Writing GeoTIFF files is done with GeoSparkUtils.saveGeoTiff(). The results of this then need to be joined together with the join output methods in GeoSparkUtils. The header will be in header.tiff and the body in the part-* files. A line like the following should join things up:

GeoSparkUtils.joinOutputFiles(opts("output") + "/header.tiff", opts("output"), opts("output") + "/data.tif")

The Class MangleColours gives a good example of how to use these. The org.catapult.sa.fulgurite.examples package contains several other examples.

Deployment and Usage

Currently this project is not in a Maven repo. We will be working on that soon. Build the entire project with the ./gradlew build target or use the ./gradlew :fulgurite-core:install target to put it in your local maven cache and then include the following for your dependency:

Gradle:

compile 'org.catapult.sa:fulgurite-core:0.1-SNAPSHOT'

Maven:

  <dependency>
    <groupId>org.catapult.sa</groupId>
    <artifactId>fulgurite-core</artifactId>
    <version>0.1-SNAPSHOT</version>
  </dependency>

Please note: building on windows requires the use of the hadoop winutils.exe to be able to run the tests This can be set by filling out the placeholder gradle.properties file included with the project. Or you can add it to your personal gradle.properties in ~/.gradle/ A directory needs to be created some where on your system that contains the hadoop windows build then the path to this directory needs to be added to your gradle.properties systemProp.hadoophome setting. Also note in properties files \ is an escape character so they either need to be doubled up \\ or replaced with / The path should also not be quoted or have spaces escaped.

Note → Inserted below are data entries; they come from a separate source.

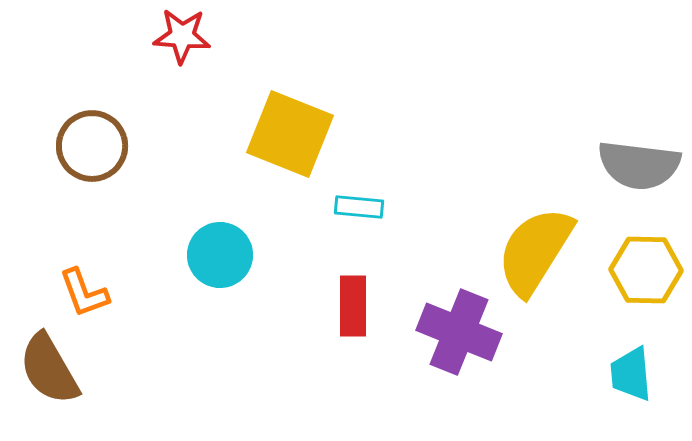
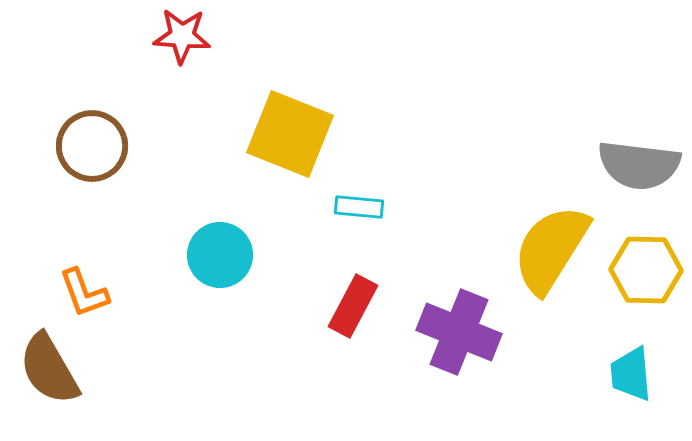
yellow semicircle: moved 16 px right, 2 px up
red rectangle: rotated 28 degrees clockwise
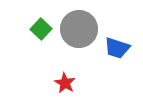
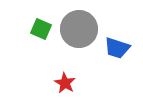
green square: rotated 20 degrees counterclockwise
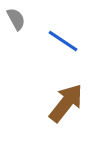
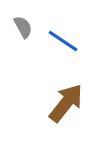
gray semicircle: moved 7 px right, 8 px down
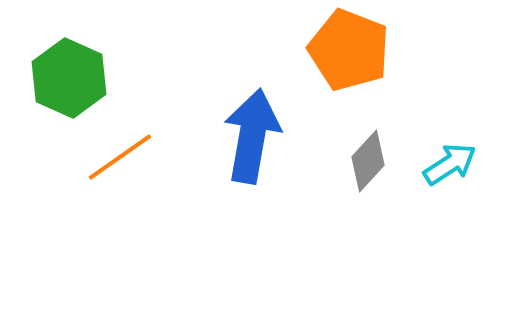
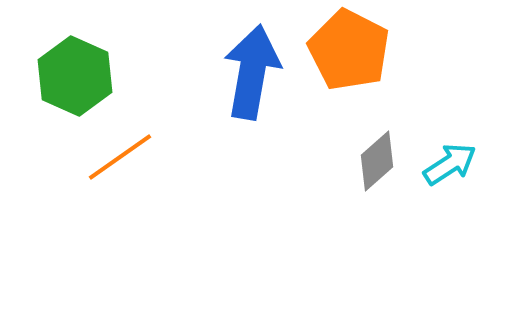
orange pentagon: rotated 6 degrees clockwise
green hexagon: moved 6 px right, 2 px up
blue arrow: moved 64 px up
gray diamond: moved 9 px right; rotated 6 degrees clockwise
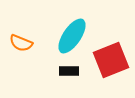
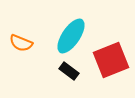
cyan ellipse: moved 1 px left
black rectangle: rotated 36 degrees clockwise
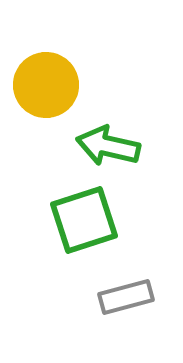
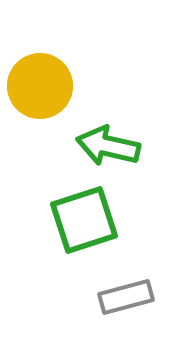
yellow circle: moved 6 px left, 1 px down
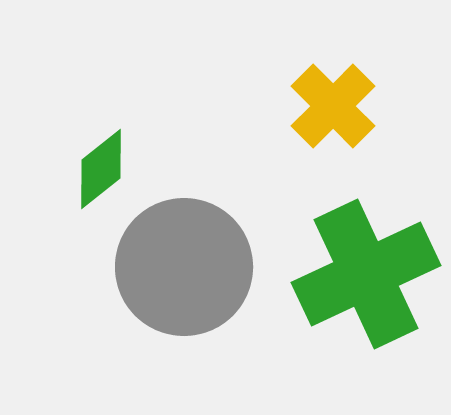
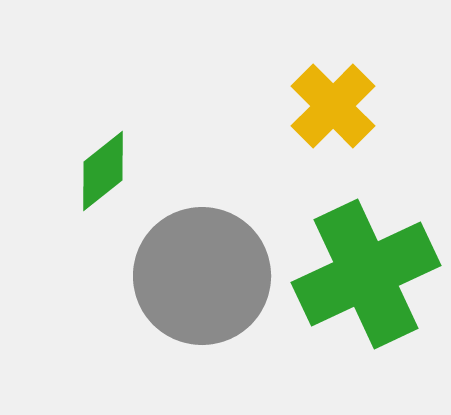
green diamond: moved 2 px right, 2 px down
gray circle: moved 18 px right, 9 px down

If there are any problems with this process, please raise a bug.

Contributing

All contributions to this project are warmly welcomed. If you have found bugs please raise them. We probably won't find it if you don't tell us about it. Pull requests with new features or bug fixes are extremely welcome. Please make sure there are test cases (We don't want the test debt to get worse) and that the code is formatted similar to existing code. New use cases or feature requests are also welcome.

Above all else, keep things civil.

Please see issues list (filtered by enhancement) for a current list of features we want to implement. The issues list is a good place to find things that need fixing. If there is some thing that we think is easy to fix but we don't have time to deal with we will tag it.

If you are trying to fix something and have any questions please get in contact we will be happy to try and explain things if we can.

License

This project is licensed under the LGPL3.

Copyright (c) 2016 Satellite Applications Catapult.

Thanks

Thanks to the Apache Spark project and JAI for building the code this is built on top of. Thanks to Mike Nidel for the GeoTIFF IIO Metadata Adapter which we used early in this project and taught us a lot about the GeoTIFF format.